■ What the task asks: Locate the string "linejoin" in the records below. Copy every line where it occurs.

■ Data in this exercise:

BEGIN

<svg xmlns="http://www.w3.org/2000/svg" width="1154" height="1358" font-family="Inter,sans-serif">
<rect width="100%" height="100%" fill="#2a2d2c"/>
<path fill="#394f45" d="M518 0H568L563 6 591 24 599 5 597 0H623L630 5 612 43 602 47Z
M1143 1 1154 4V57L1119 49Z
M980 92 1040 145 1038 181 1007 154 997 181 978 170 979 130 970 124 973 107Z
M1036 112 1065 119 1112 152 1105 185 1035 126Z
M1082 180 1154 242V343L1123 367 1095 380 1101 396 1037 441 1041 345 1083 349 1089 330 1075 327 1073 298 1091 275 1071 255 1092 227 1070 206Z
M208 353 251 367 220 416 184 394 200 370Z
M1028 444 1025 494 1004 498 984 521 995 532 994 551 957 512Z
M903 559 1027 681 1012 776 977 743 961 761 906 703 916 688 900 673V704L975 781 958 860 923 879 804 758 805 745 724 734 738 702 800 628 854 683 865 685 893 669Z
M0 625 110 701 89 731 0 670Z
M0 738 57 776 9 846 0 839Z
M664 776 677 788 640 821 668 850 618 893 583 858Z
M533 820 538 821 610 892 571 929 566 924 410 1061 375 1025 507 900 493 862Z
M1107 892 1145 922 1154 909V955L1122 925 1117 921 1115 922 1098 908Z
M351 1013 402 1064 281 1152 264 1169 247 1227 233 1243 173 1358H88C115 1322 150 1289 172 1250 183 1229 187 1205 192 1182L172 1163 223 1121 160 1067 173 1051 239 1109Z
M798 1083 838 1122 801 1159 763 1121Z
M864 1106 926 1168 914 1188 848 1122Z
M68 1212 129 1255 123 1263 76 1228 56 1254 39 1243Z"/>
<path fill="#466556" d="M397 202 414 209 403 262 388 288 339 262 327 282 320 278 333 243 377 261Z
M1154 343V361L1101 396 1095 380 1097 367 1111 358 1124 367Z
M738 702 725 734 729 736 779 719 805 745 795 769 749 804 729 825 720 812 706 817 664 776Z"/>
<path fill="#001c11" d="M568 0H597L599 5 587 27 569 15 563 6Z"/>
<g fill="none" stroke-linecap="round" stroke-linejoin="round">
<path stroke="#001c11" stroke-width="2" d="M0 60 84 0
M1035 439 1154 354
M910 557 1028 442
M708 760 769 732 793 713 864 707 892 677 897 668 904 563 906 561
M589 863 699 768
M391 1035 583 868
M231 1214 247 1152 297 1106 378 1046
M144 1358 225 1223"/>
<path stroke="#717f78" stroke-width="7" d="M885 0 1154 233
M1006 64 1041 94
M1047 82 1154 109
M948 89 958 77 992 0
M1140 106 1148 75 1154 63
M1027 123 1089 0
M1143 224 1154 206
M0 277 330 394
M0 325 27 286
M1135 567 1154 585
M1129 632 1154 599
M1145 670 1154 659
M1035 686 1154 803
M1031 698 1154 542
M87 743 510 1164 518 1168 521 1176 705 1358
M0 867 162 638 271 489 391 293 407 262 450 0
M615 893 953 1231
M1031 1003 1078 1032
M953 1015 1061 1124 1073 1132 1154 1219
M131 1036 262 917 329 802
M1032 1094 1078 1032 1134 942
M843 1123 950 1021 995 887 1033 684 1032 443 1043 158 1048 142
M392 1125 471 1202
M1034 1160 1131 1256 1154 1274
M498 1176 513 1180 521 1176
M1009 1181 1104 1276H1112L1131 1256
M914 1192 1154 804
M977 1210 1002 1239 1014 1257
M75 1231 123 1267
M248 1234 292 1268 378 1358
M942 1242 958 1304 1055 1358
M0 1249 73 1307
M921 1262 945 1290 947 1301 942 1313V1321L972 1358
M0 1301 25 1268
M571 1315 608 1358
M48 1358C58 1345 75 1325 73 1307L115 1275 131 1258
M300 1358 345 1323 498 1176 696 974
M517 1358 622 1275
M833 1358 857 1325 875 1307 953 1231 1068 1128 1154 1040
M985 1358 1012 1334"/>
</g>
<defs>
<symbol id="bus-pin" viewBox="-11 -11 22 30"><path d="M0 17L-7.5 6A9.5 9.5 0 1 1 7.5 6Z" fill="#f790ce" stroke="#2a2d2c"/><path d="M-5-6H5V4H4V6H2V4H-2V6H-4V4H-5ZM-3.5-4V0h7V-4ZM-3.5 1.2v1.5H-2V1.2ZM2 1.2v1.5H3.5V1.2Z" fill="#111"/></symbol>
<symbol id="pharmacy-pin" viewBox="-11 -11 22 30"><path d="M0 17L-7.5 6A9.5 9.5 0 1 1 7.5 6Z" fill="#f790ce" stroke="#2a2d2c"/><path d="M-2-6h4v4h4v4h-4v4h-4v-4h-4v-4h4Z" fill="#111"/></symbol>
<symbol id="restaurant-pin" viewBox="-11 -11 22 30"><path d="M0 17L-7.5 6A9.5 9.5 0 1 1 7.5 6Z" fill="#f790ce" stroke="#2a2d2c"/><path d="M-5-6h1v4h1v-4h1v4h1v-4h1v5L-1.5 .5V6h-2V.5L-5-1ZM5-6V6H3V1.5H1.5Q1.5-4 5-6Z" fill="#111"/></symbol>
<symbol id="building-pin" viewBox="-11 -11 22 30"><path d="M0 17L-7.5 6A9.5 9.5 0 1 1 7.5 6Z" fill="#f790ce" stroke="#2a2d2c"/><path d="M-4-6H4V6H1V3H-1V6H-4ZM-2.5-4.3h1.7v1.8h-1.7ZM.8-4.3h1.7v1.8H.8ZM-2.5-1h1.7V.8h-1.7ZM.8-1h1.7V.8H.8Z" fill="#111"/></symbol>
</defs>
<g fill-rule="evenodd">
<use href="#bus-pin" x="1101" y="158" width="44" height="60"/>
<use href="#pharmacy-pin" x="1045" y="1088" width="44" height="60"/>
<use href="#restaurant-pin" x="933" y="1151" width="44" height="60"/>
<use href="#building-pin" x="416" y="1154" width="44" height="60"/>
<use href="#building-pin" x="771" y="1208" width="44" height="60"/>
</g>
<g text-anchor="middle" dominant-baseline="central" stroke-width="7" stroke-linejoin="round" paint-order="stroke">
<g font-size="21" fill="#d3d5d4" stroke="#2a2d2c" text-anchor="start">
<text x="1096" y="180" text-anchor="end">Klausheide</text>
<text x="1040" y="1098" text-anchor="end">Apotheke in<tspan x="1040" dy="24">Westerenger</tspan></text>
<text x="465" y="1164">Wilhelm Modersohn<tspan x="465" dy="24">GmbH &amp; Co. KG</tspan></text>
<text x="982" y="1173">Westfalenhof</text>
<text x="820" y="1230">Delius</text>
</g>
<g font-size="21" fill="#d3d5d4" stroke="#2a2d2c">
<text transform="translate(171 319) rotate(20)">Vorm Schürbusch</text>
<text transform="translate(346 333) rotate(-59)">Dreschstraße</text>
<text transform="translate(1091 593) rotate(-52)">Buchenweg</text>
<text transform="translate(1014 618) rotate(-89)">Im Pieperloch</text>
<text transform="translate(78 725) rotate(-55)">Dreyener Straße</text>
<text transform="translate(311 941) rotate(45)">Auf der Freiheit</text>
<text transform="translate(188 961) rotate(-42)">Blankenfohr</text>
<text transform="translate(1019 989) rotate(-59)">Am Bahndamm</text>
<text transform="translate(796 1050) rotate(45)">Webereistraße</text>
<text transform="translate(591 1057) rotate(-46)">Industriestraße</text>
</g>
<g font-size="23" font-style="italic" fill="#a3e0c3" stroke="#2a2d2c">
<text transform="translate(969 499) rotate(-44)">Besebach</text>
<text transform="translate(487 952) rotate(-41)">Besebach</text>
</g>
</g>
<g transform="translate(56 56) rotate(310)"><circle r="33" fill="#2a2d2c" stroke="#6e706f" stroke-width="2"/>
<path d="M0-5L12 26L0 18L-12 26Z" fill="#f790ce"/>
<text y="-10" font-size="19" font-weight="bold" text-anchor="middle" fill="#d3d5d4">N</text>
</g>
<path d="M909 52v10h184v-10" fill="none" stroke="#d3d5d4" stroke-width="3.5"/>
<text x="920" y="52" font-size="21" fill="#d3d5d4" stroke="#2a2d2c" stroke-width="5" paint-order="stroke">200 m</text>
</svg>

END

■ Finished task:
<g fill="none" stroke-linecap="round" stroke-linejoin="round">
<g text-anchor="middle" dominant-baseline="central" stroke-width="7" stroke-linejoin="round" paint-order="stroke">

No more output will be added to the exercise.